_Assignment:_ Repeat the records exactly, minus the pictures.
=-=-=-=-=
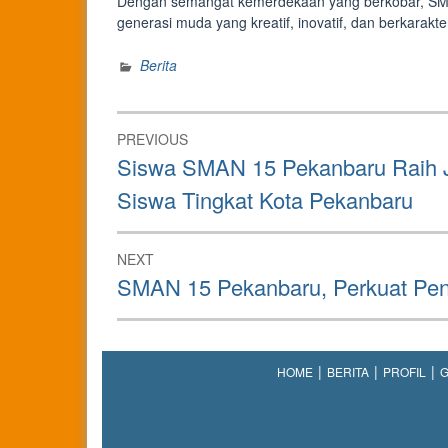
Dengan semangat kemerdekaan yang berkobar, SM
generasi muda yang kreatif, inovatif, dan berkarak
Berita
Post
PREVIOUS
navigation
Previous
Siswa SMAN 15 Pekanbaru Raih J
post:
Siswa Tingkat Kota Pekanbaru
NEXT
Next
SMAN 15 Pekanbaru, Perkuat Pend
post:
HOME
BERITA
PROFIL
G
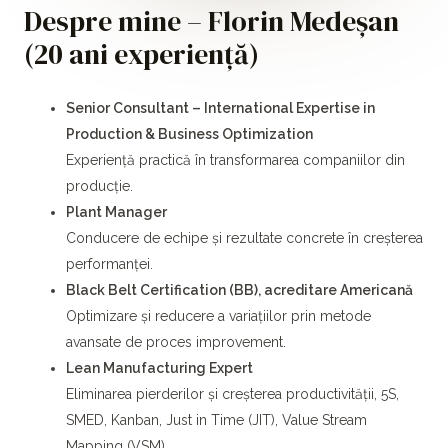
Despre mine – Florin Medeșan
(20 ani experiență)
Senior Consultant – International Expertise in
Production & Business Optimization
Experiență practică în transformarea companiilor din
producție.
Plant Manager
Conducere de echipe și rezultate concrete în creșterea
performanței.
Black Belt Certification (BB), acreditare Americană
Optimizare și reducere a variațiilor prin metode
avansate de proces improvement.
Lean Manufacturing Expert
Eliminarea pierderilor și creșterea productivității, 5S,
SMED, Kanban, Just in Time (JIT), Value Stream
Mapping (VSM)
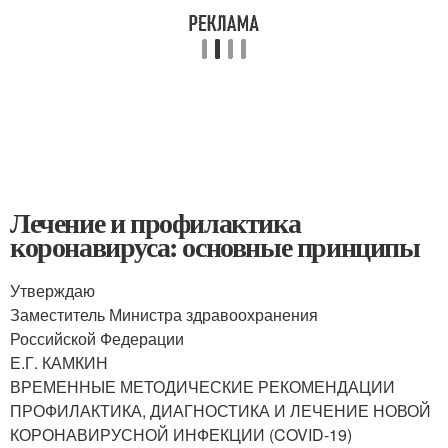
Лечение и профилактика
коронавируса: основные принципы
Утверждаю
Заместитель Министра здравоохранения
Российской Федерации
Е.Г. КАМКИН
ВРЕМЕННЫЕ МЕТОДИЧЕСКИЕ РЕКОМЕНДАЦИИ
ПРОФИЛАКТИКА, ДИАГНОСТИКА И ЛЕЧЕНИЕ НОВОЙ
КОРОНАВИРУСНОЙ ИНФЕКЦИИ (COVID-19)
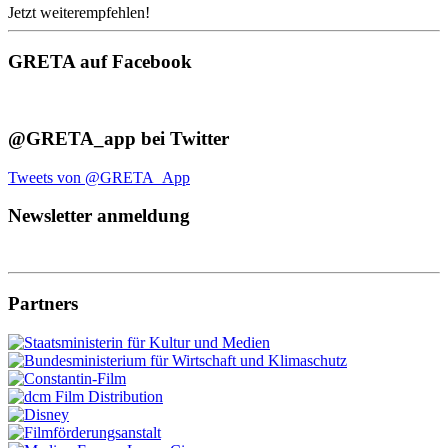
Jetzt weiterempfehlen!
GRETA auf Facebook
@GRETA_app bei Twitter
Tweets von @GRETA_App
Newsletter anmeldung
Partners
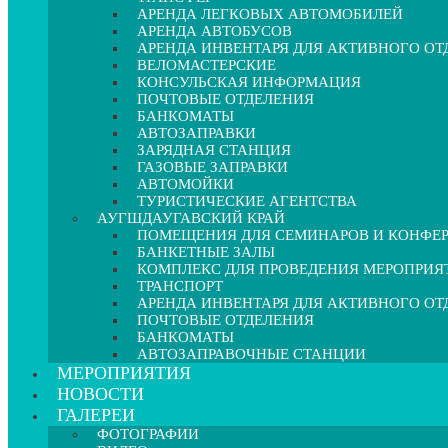
АРЕНДА ЛЕГКОВЫХ АВТОМОБИЛЕЙ
АРЕНДА АВТОБУСОВ
АРЕНДА ИНВЕНТАРЯ ДЛЯ АКТИВНОГО О
ВЕЛОМАСТЕРСКИЕ
КОНСУЛЬСКАЯ ИНФОРМАЦИЯ
ПОЧТОВЫЕ ОТДЕЛЕНИЯ
БАНКОМАТЫ
АВТОЗАПРАВКИ
ЗАРЯДНАЯ СТАНЦИЯ
ГАЗОВЫЕ ЗАПРАВКИ
АВТОМОЙКИ
ТУРИСТИЧЕСКИЕ АГЕНТСТВА
АУГШДАУГАВСКИЙ КРАЙ
ПОМЕЩЕНИЯ ДЛЯ СЕМИНАРОВ И КОНФЕ
БАНКЕТНЫЕ ЗАЛЫ
КОМПЛЕКС ДЛЯ ПРОВЕДЕНИЯ МЕРОПРИЯ
ТРАНСПОРТ
АРЕНДА ИНВЕНТАРЯ ДЛЯ АКТИВНОГО О
ПОЧТОВЫЕ ОТДЕЛЕНИЯ
БАНКОМАТЫ
АВТОЗАПРАВОЧНЫЕ СТАНЦИИ
МЕРОПРИЯТИЯ
НОВОСТИ
ГАЛЕРЕИ
ФОТОГРАФИИ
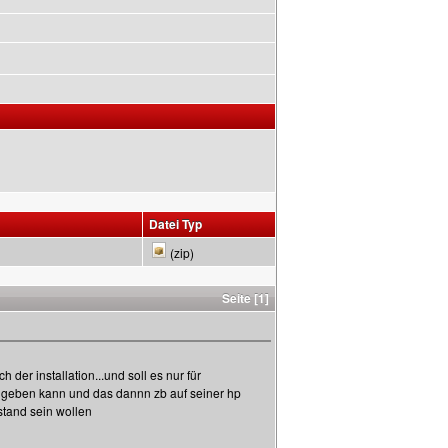
Datei Typ
(zip)
Seite [1]
der installation...und soll es nur für
ngeben kann und das dannn zb auf seiner hp
stand sein wollen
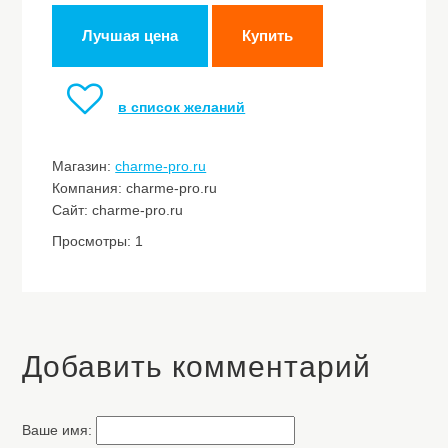
Лучшая цена
Купить
в список желаний
Магазин:
charme-pro.ru
Компания: charme-pro.ru
Сайт: charme-pro.ru
Просмотры: 1
Добавить комментарий
Ваше имя:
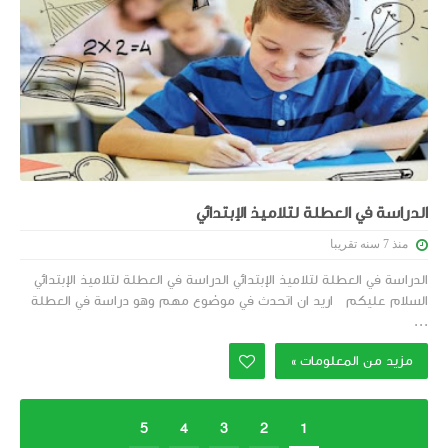
الدراسة في العطلة لتلاميذ الإبتدائي
منذ 7 سنه تقريبا
الدراسة في العطلة لتلاميذ الإبتدائي الدراسة في العطلة لتلاميذ الإبتدائي
السلام عليكم اريد ان اتحدث في موضوع مهم وهو دراسة في العطلة
...
مزيد من المعلومات »
5
4
3
2
1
=-=-=-=-=
_Written solution:_
Dengan semangat kemerdekaan yang berkobar, SM
generasi muda yang kreatif, inovatif, dan berkarak
Berita
Post
PREVIOUS
navigation
Previous
Siswa SMAN 15 Pekanbaru Raih J
post:
Siswa Tingkat Kota Pekanbaru
NEXT
Next
SMAN 15 Pekanbaru, Perkuat Pend
post:
HOME
BERITA
PROFIL
G
Despre mine – Florin Medeșan
(20 ani experiență)
Senior Consultant – International Expertise in
Production & Business Optimization
Experiență practică în transformarea companiilor din
producție.
Plant Manager
Conducere de echipe și rezultate concrete în creșterea
performanței.
Black Belt Certification (BB), acreditare Americană
Optimizare și reducere a variațiilor prin metode
avansate de proces improvement.
Lean Manufacturing Expert
Eliminarea pierderilor și creșterea productivității, 5S,
SMED, Kanban, Just in Time (JIT), Value Stream
Mapping (VSM)
Лечение и профилактика
коронавируса: основные принципы
Утверждаю
Заместитель Министра здравоохранения
Российской Федерации
Е.Г. КАМКИН
ВРЕМЕННЫЕ МЕТОДИЧЕСКИЕ РЕКОМЕНДАЦИИ
ПРОФИЛАКТИКА, ДИАГНОСТИКА И ЛЕЧЕНИЕ НОВОЙ
КОРОНАВИРУСНОЙ ИНФЕКЦИИ (COVID-19)
Jetzt weiterempfehlen!
GRETA auf Facebook
@GRETA_app bei Twitter
Tweets von @GRETA_App
Newsletter anmeldung
Partners
АРЕНДА ЛЕГКОВЫХ АВТОМОБИЛЕЙ
АРЕНДА АВТОБУСОВ
АРЕНДА ИНВЕНТАРЯ ДЛЯ АКТИВНОГО О
ВЕЛОМАСТЕРСКИЕ
КОНСУЛЬСКАЯ ИНФОРМАЦИЯ
ПОЧТОВЫЕ ОТДЕЛЕНИЯ
БАНКОМАТЫ
АВТОЗАПРАВКИ
ЗАРЯДНАЯ СТАНЦИЯ
ГАЗОВЫЕ ЗАПРАВКИ
АВТОМОЙКИ
ТУРИСТИЧЕСКИЕ АГЕНТСТВА
АУГШДАУГАВСКИЙ КРАЙ
ПОМЕЩЕНИЯ ДЛЯ СЕМИНАРОВ И КОНФЕ
БАНКЕТНЫЕ ЗАЛЫ
КОМПЛЕКС ДЛЯ ПРОВЕДЕНИЯ МЕРОПРИЯ
ТРАНСПОРТ
АРЕНДА ИНВЕНТАРЯ ДЛЯ АКТИВНОГО О
ПОЧТОВЫЕ ОТДЕЛЕНИЯ
БАНКОМАТЫ
АВТОЗАПРАВОЧНЫЕ СТАНЦИИ
МЕРОПРИЯТИЯ
НОВОСТИ
ГАЛЕРЕИ
ФОТОГРАФИИ
Datei Typ
(zip)
Seite [1]
der installation...und soll es nur für
ngeben kann und das dannn zb auf seiner hp
stand sein wollen
Лучшая цена
Купить
в список желаний
Магазин:
charme-pro.ru
Компания: charme-pro.ru
Сайт: charme-pro.ru
Просмотры: 1
Добавить комментарий
Ваше имя:
الدراسة في العطلة لتلاميذ الإبتدائي
منذ 7 سنه تقريبا
الدراسة في العطلة لتلاميذ الإبتدائي الدراسة في العطلة لتلاميذ الإبتدائي
السلام عليكم اريد ان اتحدث في موضوع مهم وهو دراسة في العطلة
...
مزيد من المعلومات »
5
4
3
2
1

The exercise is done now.